Das Kammergericht hat in seiner Entscheidung betont, dass nach den gesetzlichen Vorschriften die Erbeinsetzung der Tochter zur Schlusserbin vom Vater nicht mehr einseitig abgeändert werden konnte, weil gesetzlich vermutet wird (§ 2270 BGB), dass die Einsetzung des Vaters zum Alleinerben der Mutter in wechselbezüglichem Zusammenhang steht mit der Erbeinsetzung der beiden gemeinsamen Kinder durch den Vater. Deshalb sei das nachträgliche Testament des Vaters unwirksam.

Anders sieht die Entscheidung des Kammergerichts allerdings bezüglich des Enkelsohns aus: Weil der Enkel nur aufgrund gesetzlicher Regelungen an die Stelle seines verstorbenen Vaters nachrückt, kommt hier ein Ausschluss von der Erbfolge in Betracht. Lediglich dann, wenn sich auch aus dem Inhalt des Testaments ergeben sollte, dass der Enkel für den verstorbenen Sohn nachrücken soll, wäre auch hier eine Abänderung durch den Vater ausgeschlossen.

Das Urteil zeigt in aller Deutlichkeit, welches von vielen Laien nicht erkannte Risiko in einem Berliner Ehegattentestament steckt: Durch die Einsetzung der Kinder zu Schlusserben macht nicht nur der erstversterbende Ehepartner sein Testament, sondern auch der längerlebende. Dieser ist nicht nur gehindert, die Erbfolge zu ändern. Unwirksam wäre sogar jede Anordnung eines Vermächtnisses, und sei es zugunsten von Personen, die den Längerlebenden am Ende seines Lebens aufopferungsvoll und fürsorglich versorgen.

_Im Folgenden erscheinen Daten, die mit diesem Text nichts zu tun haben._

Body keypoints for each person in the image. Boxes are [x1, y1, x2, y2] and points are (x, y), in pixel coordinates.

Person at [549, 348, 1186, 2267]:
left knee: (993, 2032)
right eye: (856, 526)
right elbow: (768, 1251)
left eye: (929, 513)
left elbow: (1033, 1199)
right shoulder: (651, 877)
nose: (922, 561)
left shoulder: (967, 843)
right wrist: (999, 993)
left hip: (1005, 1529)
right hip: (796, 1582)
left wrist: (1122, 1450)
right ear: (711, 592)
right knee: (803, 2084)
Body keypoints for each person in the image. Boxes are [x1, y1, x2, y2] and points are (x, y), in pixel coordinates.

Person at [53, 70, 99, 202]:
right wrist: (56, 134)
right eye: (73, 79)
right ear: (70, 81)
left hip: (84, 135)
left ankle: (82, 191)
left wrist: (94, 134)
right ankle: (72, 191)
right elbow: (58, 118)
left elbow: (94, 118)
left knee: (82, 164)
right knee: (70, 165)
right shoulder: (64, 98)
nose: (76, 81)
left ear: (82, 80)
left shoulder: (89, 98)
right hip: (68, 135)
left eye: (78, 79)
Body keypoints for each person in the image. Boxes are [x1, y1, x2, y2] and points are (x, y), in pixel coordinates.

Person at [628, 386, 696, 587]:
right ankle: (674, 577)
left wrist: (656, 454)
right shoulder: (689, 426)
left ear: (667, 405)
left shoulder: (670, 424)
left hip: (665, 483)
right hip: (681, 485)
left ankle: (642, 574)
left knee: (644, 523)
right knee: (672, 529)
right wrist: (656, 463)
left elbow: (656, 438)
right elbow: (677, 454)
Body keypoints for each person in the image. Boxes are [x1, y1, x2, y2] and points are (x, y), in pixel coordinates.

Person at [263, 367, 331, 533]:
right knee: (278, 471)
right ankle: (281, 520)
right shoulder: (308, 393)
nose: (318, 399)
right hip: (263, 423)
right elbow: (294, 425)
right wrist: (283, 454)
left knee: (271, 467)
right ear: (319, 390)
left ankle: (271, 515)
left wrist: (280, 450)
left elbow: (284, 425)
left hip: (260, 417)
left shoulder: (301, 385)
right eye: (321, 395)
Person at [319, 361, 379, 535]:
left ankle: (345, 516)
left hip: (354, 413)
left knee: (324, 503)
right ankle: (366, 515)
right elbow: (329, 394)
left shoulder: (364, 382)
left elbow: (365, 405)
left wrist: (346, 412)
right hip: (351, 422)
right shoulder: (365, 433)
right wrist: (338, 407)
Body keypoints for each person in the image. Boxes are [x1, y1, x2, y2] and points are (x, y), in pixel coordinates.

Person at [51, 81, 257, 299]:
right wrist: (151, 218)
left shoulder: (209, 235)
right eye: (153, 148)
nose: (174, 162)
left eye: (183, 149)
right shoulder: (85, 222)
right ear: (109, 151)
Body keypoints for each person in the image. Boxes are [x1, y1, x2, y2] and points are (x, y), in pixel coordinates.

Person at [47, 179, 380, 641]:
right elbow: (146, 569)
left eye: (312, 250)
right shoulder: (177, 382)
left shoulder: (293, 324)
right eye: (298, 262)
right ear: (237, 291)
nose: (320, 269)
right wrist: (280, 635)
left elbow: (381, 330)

Abhilfe hiergegen kann nur durch eine entsprechende Regelung in dem gemeinschaftlichen Testament beider Eheleute getroffen werden. Deshalb sollten sich Eheleute, die ein Testament errichten wollen, unter fachkundiger Beratung Gedanken über so genannte Abänderungsklauseln machen.